Sole with Chive Sauce

  5.0 – 1 reviews  • Main Dish
Yield: 2 servings

Ingredients

  1. 1 head snapper
  2. 1 medium onion, chopped
  3. 1 bouquet garni (2 sprigs thyme, 1 (3-inch) piece celery, 1 bay leaf, 6 stalks parsley)
  4. 2 1/2 cups water
  5. 1/4 cup dry white wine
  6. 8 peppercorns
  7. Salt, to taste
  8. 1 veal knuckle
  9. 1 onion, roughly sliced
  10. 1 carrot, chopped
  11. 1 bouquet garni
  12. Salt, to taste
  13. Black peppercorns, to taste
  14. Water, to cover
  15. 2 whole sole
  16. Flour, for dredging
  17. 1 egg yolk, mixed with 1 tablespoon water
  18. 1/2 cup fine bread crumbs
  19. 3/8 cup fish stock
  20. 1/4 cup dry white wine
  21. White pepper, to taste
  22. 3 tablespoons clarified butter
  23. 1 large shallot, thinly sliced
  24. 1 tablespoon veal jelly
  25. 1/2 cup dry vermouth
  26. 2 tablespoons heavy cream
  27. 2 tablespoons butter
  28. 1 tablespoon chives, finely chopped
  29. 1/2 lemon, juiced

Instructions

  1. For fish stock:Place all ingredients in a saucepan.

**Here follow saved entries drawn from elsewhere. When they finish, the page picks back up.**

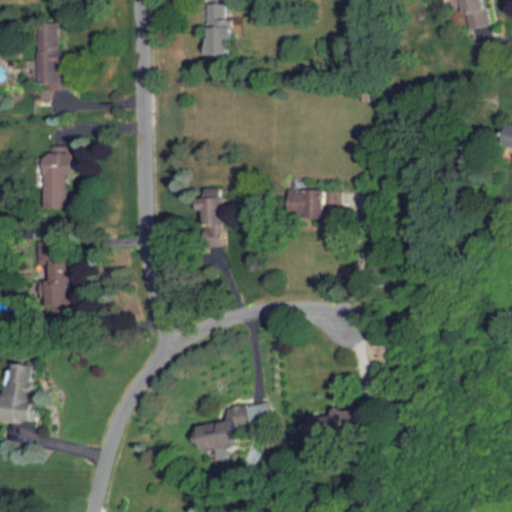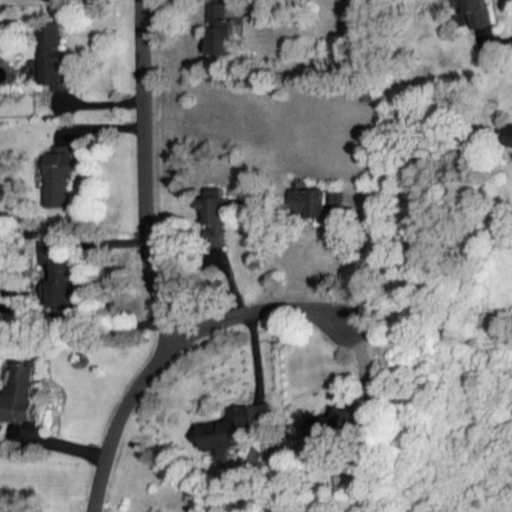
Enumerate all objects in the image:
building: (477, 14)
building: (477, 14)
building: (223, 30)
building: (224, 30)
road: (499, 46)
building: (55, 55)
building: (55, 55)
road: (149, 174)
building: (314, 204)
building: (314, 205)
building: (219, 218)
building: (220, 218)
road: (361, 261)
road: (89, 285)
road: (175, 347)
road: (255, 362)
building: (24, 395)
building: (25, 396)
building: (338, 424)
building: (339, 425)
building: (232, 432)
building: (232, 432)
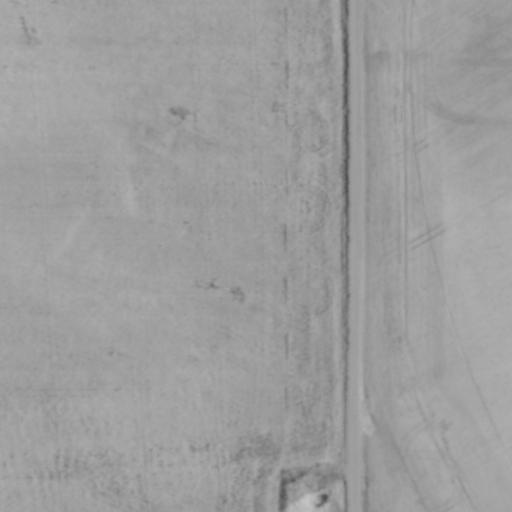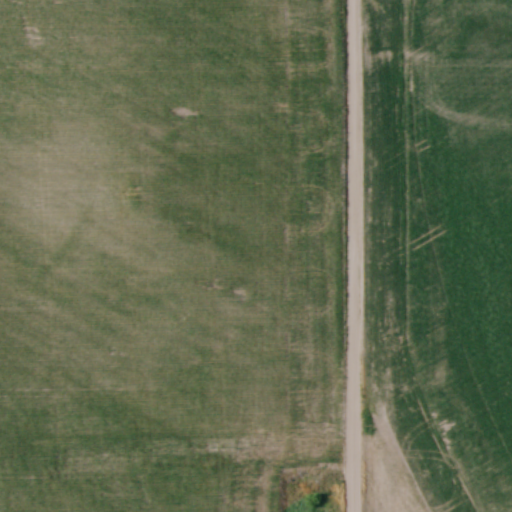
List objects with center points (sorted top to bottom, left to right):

Bring to a gentle boil, continually skimming the surface. Simmer for 25 minutes. Strain.;
  2. For veal jelly: Place all ingredients in a saucepan. Bring to a boil, continually skimming the surface. Reduce to a simmer for 6 hours, until reduced to 1/2 cup. Strain and store in refrigerator. It will gel as it cools.;
  3. Preheat oven to 425 degrees F. Remove the black skin from one side of the sole: make an incision across the tail and pull skin off. Dredge skinned side of sole in flour, then brush with egg, and coat with bread crumbs. Place in an ovenproof dish, crumbed side up. Add 1/8 cup fish stock and the white wine just to cover bottom of pan; do not let it saturate the bread crumbed side. Season with salt and white pepper. Drizzle fish with 2 tablespoons of the clarified butter and bake for 15 minutes.
  4. Heat the remaining tablespoon clarified butter in saute pan. Add shallots and saute. Add veal jelly. When melted, add the vermouth and remaining fish stock. Season with salt and pepper. Bring to a boil and reduce to a syrup consistency.
  5. Once reduced, add cream and remove from heat. Whisk in butter. Add chives and lemon juice. Remove fish from oven and broil for 2 minutes to brown. To serve, pour sauce on heated serving tray and lay fish on top.